Safin retomou à liderança – que já chegou a ocupar em novembro do ano passado – , depois de passar, pela primeira vez na carreira, para as oitavas de final do Aberto da Austrália, com fácil vitória sobre a revelação checa Michal Tabara por 6/1, 6/1 e 6/4. O tenista russo já soma até agora na competição 150 pontos, enquanto Guga saiu do torneio com 35. Como a diferença entre os dois era de 75 pontos, o brasileiro perde a liderança.
‘‘Vamos ver como ando este ano, não fico vendo quantos pontos tenho de defender e estar coisas’’, disse. ‘‘Vou tentar ganhar o maior número de torneios em 2001, talvez não sejam sete, podem ser dois ou três apenas, mas vou para todas as competições com a vontade e motivação para vencer’’. A lista em que Safin irá aparecer como número 1 é a de Entradas, ou seja, o ranking mundial. Desde o ano passado, esta classificação computa resultados de 18 torneios – e não de 14, como há dois anos – e o tenista russo poderá também aparecer em primeiro na Corrida dos Campeões, o que unificaria os dois rankings.
Guga – Ainda com a derrota para Greg Rusedski – na segunda rodada do Aberto de Tênis da Austrália – atravessada na garganta, Gustavo Kuerten viveu um dia amargo, ontem, em Melbourne. Estava triste, saiu bem tarde do hotel, e para tentar melhorar o ânimo disse que ainda bem que logo será disputada a Copa Davis para ajudar ‘‘a levantar o astral’’.
O estado de Guga, poucas vezes tão abatido assim com uma derrota, talvez só comparada a eliminação de Roland Garros em 1998 para Marat Safin, mostra que o tenista tinha outra ilusão em Melbourne. Ele mesmo, no fim da tarde, revelou suas esperanças. ‘‘Era um jogo chave este com o Rusedski’’, definiu Guga. ‘‘Se vencesse acho que iria longe’’.
De cara muito triste, Guga não estava para muitas brincadeiras ontem em Melbourne.

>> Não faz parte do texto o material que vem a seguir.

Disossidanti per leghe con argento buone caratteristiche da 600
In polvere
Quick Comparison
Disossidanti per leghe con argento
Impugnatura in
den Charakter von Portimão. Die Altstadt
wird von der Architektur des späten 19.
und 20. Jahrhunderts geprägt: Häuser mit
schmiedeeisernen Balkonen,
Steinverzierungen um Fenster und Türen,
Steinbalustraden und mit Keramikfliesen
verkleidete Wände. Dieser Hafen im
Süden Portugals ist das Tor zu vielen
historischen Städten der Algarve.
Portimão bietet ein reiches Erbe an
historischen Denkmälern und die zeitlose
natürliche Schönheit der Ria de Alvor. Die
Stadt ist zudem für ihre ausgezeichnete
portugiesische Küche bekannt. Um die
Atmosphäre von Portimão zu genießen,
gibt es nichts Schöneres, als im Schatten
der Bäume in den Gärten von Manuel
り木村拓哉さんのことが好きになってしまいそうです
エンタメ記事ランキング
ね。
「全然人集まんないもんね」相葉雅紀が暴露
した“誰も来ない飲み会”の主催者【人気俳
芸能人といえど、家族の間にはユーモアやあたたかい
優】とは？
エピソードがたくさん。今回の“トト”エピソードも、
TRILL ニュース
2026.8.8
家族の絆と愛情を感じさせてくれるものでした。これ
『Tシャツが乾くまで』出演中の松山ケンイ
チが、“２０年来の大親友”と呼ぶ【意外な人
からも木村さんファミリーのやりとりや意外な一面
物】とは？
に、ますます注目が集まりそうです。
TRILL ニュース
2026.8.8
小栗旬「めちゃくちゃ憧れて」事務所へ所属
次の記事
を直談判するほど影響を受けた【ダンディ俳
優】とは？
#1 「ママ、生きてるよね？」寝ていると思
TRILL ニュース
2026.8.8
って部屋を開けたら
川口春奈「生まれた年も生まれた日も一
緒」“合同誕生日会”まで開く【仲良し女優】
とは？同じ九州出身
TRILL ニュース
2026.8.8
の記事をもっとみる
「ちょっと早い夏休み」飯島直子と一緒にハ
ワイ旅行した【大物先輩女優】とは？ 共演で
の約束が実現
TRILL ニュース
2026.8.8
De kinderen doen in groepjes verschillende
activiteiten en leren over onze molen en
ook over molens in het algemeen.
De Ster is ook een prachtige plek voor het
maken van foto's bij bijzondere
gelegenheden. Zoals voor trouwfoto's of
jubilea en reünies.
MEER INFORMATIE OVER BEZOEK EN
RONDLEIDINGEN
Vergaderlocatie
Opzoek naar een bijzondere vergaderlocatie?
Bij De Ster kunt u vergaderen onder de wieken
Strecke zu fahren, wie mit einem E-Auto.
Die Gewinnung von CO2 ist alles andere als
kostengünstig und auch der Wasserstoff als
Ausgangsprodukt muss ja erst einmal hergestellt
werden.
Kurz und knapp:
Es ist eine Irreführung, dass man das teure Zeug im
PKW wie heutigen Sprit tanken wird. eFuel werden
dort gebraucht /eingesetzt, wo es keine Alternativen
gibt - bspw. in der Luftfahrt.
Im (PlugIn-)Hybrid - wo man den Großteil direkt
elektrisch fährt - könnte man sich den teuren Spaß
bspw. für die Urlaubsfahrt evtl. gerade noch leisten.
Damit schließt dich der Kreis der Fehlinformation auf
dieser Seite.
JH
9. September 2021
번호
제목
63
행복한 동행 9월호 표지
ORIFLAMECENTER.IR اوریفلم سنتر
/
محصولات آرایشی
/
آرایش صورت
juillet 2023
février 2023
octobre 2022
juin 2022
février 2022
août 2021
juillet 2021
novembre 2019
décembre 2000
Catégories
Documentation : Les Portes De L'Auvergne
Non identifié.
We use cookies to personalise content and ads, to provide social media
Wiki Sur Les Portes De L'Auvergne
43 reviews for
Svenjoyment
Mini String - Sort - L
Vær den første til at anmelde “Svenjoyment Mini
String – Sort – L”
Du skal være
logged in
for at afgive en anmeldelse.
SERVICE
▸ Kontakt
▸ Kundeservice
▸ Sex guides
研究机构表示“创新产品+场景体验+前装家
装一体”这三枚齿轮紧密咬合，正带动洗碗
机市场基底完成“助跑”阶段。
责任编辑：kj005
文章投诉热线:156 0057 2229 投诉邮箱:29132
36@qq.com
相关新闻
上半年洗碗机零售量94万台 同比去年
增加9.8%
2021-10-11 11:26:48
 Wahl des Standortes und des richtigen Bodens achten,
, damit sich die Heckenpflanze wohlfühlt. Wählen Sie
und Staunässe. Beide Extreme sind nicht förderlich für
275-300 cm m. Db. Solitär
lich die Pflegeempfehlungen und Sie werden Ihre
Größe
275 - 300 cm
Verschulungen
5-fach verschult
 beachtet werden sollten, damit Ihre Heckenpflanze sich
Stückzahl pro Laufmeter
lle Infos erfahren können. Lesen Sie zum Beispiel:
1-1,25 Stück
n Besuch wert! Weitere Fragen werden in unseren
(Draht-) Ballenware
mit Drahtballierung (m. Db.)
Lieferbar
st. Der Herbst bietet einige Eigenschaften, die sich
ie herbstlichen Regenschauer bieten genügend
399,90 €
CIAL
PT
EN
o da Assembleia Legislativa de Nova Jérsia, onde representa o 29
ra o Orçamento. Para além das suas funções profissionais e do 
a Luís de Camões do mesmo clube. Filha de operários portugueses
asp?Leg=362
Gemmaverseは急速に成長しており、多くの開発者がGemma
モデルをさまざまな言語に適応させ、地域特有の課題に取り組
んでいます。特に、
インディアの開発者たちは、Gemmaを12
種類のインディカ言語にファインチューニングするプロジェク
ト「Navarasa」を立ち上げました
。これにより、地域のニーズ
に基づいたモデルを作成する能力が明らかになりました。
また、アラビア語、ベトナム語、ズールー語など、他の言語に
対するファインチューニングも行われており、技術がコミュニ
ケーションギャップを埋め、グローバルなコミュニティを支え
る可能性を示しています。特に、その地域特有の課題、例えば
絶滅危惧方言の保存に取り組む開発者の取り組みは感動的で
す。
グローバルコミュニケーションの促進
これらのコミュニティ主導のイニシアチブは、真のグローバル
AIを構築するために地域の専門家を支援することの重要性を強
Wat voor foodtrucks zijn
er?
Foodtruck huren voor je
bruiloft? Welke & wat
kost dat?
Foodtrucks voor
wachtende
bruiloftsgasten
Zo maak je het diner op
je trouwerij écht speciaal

Mas, para não fugir de seu estilo descontraído, afirmou que espera superar esta fase rapidamente. ‘‘Acho que este sentimento passa logo’’, disse. ‘‘Já estou ansioso para começar a viver o clima da Davis e entrar num outro clima’’. Bem mais conformado estava o técnico Larri Passos. De bom humor, confessou que ficou contente com a atuação do pupilo e, como disse Guga, a derrota foi motivada por pequenos detalhes.
‘‘Vamos buscar energia com a Copa Davis’’, afirmou o técnico. ‘‘O Guga sempre ganha muita motivação quando joga a Davis’’. O catarinense também está convencido de que o confronto do Brasil contra o Marrocos, de 9 a 11 de fevereiro no Rio, poderá ser um bom remédio para fazê-lo esquecer do Aberto da Austrália. ‘‘Acho que temos boas chances’’, afirmou o tenista. ‘‘Quem sabe a gente não faz outra boa campanha neste ano, chegando novamente às semifinais’’.
Guga começa a sua viagem de volta ao Brasil hoje pela manhã. Vai descansar alguns dias e na quarta-feira reiniciar os treinamentos com o técnico Larri Passos. No início do próximo mês, vão para o Rio, onde se reunirão com a equipe brasileira da Copa Davis, formada ainda por Fernando Meligeni, Jaime Oncins e Alexandre Simoni, e pelo técnico Ricardo Acioly.